- [Limb landmark coordinates]

════════════════

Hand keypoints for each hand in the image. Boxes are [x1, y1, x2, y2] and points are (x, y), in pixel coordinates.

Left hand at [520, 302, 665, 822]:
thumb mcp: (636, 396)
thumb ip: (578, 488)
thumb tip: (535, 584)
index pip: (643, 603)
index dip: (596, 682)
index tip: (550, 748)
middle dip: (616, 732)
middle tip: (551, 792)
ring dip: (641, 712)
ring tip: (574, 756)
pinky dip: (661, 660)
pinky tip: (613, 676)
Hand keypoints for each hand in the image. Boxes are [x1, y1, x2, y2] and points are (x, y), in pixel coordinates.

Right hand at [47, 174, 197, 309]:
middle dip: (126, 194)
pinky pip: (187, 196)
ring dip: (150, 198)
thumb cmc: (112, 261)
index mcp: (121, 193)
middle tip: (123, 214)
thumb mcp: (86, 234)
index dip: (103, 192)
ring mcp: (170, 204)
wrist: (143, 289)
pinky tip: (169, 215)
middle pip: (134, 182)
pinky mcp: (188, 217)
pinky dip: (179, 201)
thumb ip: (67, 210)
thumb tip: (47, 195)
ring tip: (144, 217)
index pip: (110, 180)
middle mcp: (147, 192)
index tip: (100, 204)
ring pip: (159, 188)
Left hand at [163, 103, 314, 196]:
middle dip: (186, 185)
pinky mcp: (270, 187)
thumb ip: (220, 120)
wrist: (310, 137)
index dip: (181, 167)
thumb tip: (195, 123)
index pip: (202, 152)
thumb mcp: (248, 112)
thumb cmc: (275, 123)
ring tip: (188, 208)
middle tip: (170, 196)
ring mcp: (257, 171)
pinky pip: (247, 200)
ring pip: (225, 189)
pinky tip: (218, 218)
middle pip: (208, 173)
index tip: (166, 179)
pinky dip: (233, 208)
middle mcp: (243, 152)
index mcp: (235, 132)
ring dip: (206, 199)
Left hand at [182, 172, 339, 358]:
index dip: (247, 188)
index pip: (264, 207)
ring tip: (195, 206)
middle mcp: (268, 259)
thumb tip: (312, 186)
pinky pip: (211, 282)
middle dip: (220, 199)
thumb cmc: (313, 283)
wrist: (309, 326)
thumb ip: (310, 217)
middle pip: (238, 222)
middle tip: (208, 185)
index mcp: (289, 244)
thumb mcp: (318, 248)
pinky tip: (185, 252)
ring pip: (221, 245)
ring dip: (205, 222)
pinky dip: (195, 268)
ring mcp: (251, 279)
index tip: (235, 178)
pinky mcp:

════════════════

- [The problem] What is needed is an exact copy of every record above.

- [Answer to this problem]
Hand keypoints for each hand in the image. Boxes are [x1, y1, x2, y2] and points are (x, y), in pixel coordinates.

Left hand at [520, 302, 665, 822]:
thumb mcp: (636, 396)
thumb ip: (578, 488)
thumb tip: (535, 584)
index pip: (643, 603)
index dip: (596, 682)
index tip: (550, 748)
middle dip: (616, 732)
middle tip: (551, 792)
ring dip: (641, 712)
ring tip: (574, 756)
pinky dip: (661, 660)
pinky tip: (613, 676)
Hand keypoints for each hand in the image. Boxes are [x1, y1, x2, y2] and points are (x, y), in pixel coordinates.

Right hand at [47, 174, 197, 309]:
middle dip: (126, 194)
pinky pip: (187, 196)
ring dip: (150, 198)
thumb cmc: (112, 261)
index mcp: (121, 193)
middle tip: (123, 214)
thumb mcp: (86, 234)
index dip: (103, 192)
ring mcp: (170, 204)
wrist: (143, 289)
pinky tip: (169, 215)
middle pip: (134, 182)
pinky mcp: (188, 217)
pinky dip: (179, 201)
thumb ip: (67, 210)
thumb tip: (47, 195)
ring tip: (144, 217)
index pip: (110, 180)
middle mcp: (147, 192)
index tip: (100, 204)
ring pip: (159, 188)
Left hand at [163, 103, 314, 196]:
middle dip: (186, 185)
pinky mcp: (270, 187)
thumb ip: (220, 120)
wrist: (310, 137)
index dip: (181, 167)
thumb tip: (195, 123)
index pip: (202, 152)
thumb mcp: (248, 112)
thumb cmc: (275, 123)
ring tip: (188, 208)
middle tip: (170, 196)
ring mcp: (257, 171)
pinky pip: (247, 200)
ring pip: (225, 189)
pinky tip: (218, 218)
middle pip: (208, 173)
index tip: (166, 179)
pinky dip: (233, 208)
middle mcp: (243, 152)
index mcp: (235, 132)
ring dip: (206, 199)
Left hand at [182, 172, 339, 358]:
index dip: (247, 188)
index pip: (264, 207)
ring tip: (195, 206)
middle mcp: (268, 259)
thumb tip: (312, 186)
pinky pip: (211, 282)
middle dip: (220, 199)
thumb cmc: (313, 283)
wrist: (309, 326)
thumb ip: (310, 217)
middle pip: (238, 222)
middle tip: (208, 185)
index mcp: (289, 244)
thumb mcp: (318, 248)
pinky tip: (185, 252)
ring pip: (221, 245)
ring dip: (205, 222)
pinky dip: (195, 268)
ring mcp: (251, 279)
index tip: (235, 178)
pinky mcp:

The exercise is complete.